This album caught my attention after I’d gotten it on my phone but hadn’t listened to it consciously yet. Generally I listen to the bulk of my music on ‘shuffle’ & ‘all songs’ for a twofold reason:
1. I know that music often gets you when you are in a ‘vulnerable’ or susceptible state. aka. an emotional one. In my experience when I am in an already emotional state it doesn’t really matter what I hear as long as the general narrative of the story correlates with how I am feeling at that moment in time. i.e. When I’m sad; sad songs will automatically speak to me.
2. Putting my whole music library on shuffle then diversifies and maximizes all the possibilities in genre and style that I will relate to in this susceptible state.

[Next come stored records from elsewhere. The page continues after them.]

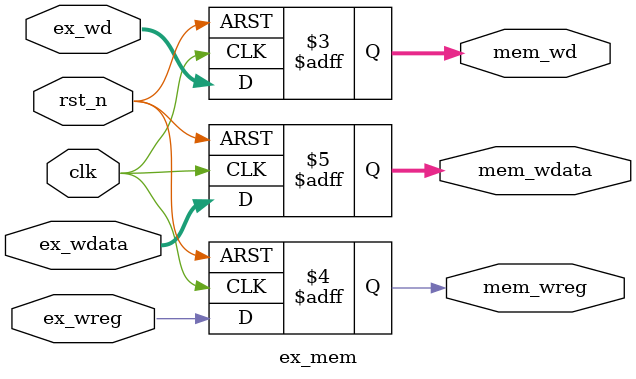
<source format=v>
`timescale 1ns / 1ps


module ex_mem(
        input                clk,
        input                rst_n,
        
        input [4:0]          ex_wd,
        input                ex_wreg,
        input [31:0]         ex_wdata,
        
        output reg [4:0]     mem_wd,
        output reg           mem_wreg,
        output reg [31:0]    mem_wdata
    );
    
always @ (posedge clk or negedge rst_n) begin
    if(~rst_n) begin
        mem_wd <= 0;
        mem_wreg <= 0;
        mem_wdata <= 0;
    end
    else begin
        mem_wd <= ex_wd;
        mem_wreg <= ex_wreg;
        mem_wdata <= ex_wdata;
    end
end
endmodule

</source>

However this still means a song has to catch my attention, it might be sad when I’m sad but if there is no catchy hook, no good chorus or off-killter rhythm then my attention will not be sparked and songs will softly ooze one into the next, like susurrant displacements of soundspan and attentionwaves.
This is exactly how Jackie Mendoza’s new album LuvHz jabbed and hit me with it’s poppy and pumping fifth track “Your Attention”. I was dreaming away when I heard a faint murmuring in my ears “Aaaaattentioooooooon”. The kick immediately forces you to oblige and listen to the dreamy arrangement that Ms. Mendoza has prepped for us. Even though she only serves us with a limited number of rounds (it’s a relatively short song and the alternating and pounding kick that we only get to hear twice, guides you through it with the capriciousness of an autumn shower). The sounds are quite short and broadly selected from so many different genres. It’s only at the end of the song that your realize that you were completely lost in the preceding moments.

Fast forward into the 5th track ‘Puppet Angels’ and you know where it’s at. More industrial and classic kick arrangements are combined with loud thundering and ominous synths and rhythmic and punchy vocals. All the while staying true to a dreamy, wistful and frisky combination of sounds.
Similar to contemporary female artists like Marie Davidson, Olivia Neutron-John and Kedr Livanskiy (I am so sorry for calling upon a female canon – it’s just the vocals), Mendoza is a young female artist that, in my opinion stands out because she is not afraid to cross-genres and soundscapes, even within songs and arrangements themselves. And she is similar in the fact that, well, she is young beautiful and daring :-). The arrangements she brings are closer to her latin roots and therefor closer to folk and indietronica.